TASK DETAILS | Print the records exactly as given.

Dataset records
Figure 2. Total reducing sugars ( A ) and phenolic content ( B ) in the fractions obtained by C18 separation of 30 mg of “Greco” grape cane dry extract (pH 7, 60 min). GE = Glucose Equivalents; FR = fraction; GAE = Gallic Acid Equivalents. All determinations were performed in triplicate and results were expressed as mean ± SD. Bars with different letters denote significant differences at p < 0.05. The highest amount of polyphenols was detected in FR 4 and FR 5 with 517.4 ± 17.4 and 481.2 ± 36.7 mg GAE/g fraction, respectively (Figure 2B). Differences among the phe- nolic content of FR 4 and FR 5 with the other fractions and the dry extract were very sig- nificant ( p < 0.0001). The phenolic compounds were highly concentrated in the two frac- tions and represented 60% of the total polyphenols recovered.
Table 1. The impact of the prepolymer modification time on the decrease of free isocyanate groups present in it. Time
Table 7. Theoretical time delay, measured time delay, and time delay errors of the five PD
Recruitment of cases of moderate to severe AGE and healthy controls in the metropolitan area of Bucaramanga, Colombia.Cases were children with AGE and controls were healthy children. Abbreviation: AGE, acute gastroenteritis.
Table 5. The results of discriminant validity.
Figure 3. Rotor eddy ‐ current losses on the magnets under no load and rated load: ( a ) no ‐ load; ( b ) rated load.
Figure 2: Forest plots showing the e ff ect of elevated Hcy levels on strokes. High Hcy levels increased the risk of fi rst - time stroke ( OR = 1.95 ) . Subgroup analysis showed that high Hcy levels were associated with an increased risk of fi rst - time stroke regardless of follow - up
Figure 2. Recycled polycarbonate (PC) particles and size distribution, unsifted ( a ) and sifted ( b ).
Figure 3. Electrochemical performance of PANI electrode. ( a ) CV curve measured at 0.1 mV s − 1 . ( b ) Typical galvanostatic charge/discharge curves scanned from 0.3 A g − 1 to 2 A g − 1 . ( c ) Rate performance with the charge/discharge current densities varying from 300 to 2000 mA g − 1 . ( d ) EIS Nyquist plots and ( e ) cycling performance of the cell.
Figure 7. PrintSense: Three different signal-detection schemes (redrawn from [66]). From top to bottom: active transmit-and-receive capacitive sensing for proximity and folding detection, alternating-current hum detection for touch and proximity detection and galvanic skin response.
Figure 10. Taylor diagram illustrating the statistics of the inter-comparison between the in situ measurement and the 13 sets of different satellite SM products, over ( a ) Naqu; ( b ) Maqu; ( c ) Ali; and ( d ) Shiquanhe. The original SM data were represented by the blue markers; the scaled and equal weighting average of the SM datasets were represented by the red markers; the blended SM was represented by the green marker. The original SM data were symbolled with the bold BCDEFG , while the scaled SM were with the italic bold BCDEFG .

RESPONSE BOX |
Figure 2. Total reducing sugars ( A ) and phenolic content ( B ) in the fractions obtained by C18 separation of 30 mg of “Greco” grape cane dry extract (pH 7, 60 min). GE = Glucose Equivalents; FR = fraction; GAE = Gallic Acid Equivalents. All determinations were performed in triplicate and results were expressed as mean ± SD. Bars with different letters denote significant differences at p < 0.05. The highest amount of polyphenols was detected in FR 4 and FR 5 with 517.4 ± 17.4 and 481.2 ± 36.7 mg GAE/g fraction, respectively (Figure 2B). Differences among the phe- nolic content of FR 4 and FR 5 with the other fractions and the dry extract were very sig- nificant ( p < 0.0001). The phenolic compounds were highly concentrated in the two frac- tions and represented 60% of the total polyphenols recovered.
Table 1. The impact of the prepolymer modification time on the decrease of free isocyanate groups present in it. Time
Table 7. Theoretical time delay, measured time delay, and time delay errors of the five PD
Recruitment of cases of moderate to severe AGE and healthy controls in the metropolitan area of Bucaramanga, Colombia.Cases were children with AGE and controls were healthy children. Abbreviation: AGE, acute gastroenteritis.
Table 5. The results of discriminant validity.
Figure 3. Rotor eddy ‐ current losses on the magnets under no load and rated load: ( a ) no ‐ load; ( b ) rated load.
Figure 2: Forest plots showing the e ff ect of elevated Hcy levels on strokes. High Hcy levels increased the risk of fi rst - time stroke ( OR = 1.95 ) . Subgroup analysis showed that high Hcy levels were associated with an increased risk of fi rst - time stroke regardless of follow - up
Figure 2. Recycled polycarbonate (PC) particles and size distribution, unsifted ( a ) and sifted ( b ).
Figure 3. Electrochemical performance of PANI electrode. ( a ) CV curve measured at 0.1 mV s − 1 . ( b ) Typical galvanostatic charge/discharge curves scanned from 0.3 A g − 1 to 2 A g − 1 . ( c ) Rate performance with the charge/discharge current densities varying from 300 to 2000 mA g − 1 . ( d ) EIS Nyquist plots and ( e ) cycling performance of the cell.
Figure 7. PrintSense: Three different signal-detection schemes (redrawn from [66]). From top to bottom: active transmit-and-receive capacitive sensing for proximity and folding detection, alternating-current hum detection for touch and proximity detection and galvanic skin response.
Figure 10. Taylor diagram illustrating the statistics of the inter-comparison between the in situ measurement and the 13 sets of different satellite SM products, over ( a ) Naqu; ( b ) Maqu; ( c ) Ali; and ( d ) Shiquanhe. The original SM data were represented by the blue markers; the scaled and equal weighting average of the SM datasets were represented by the red markers; the blended SM was represented by the green marker. The original SM data were symbolled with the bold BCDEFG , while the scaled SM were with the italic bold BCDEFG .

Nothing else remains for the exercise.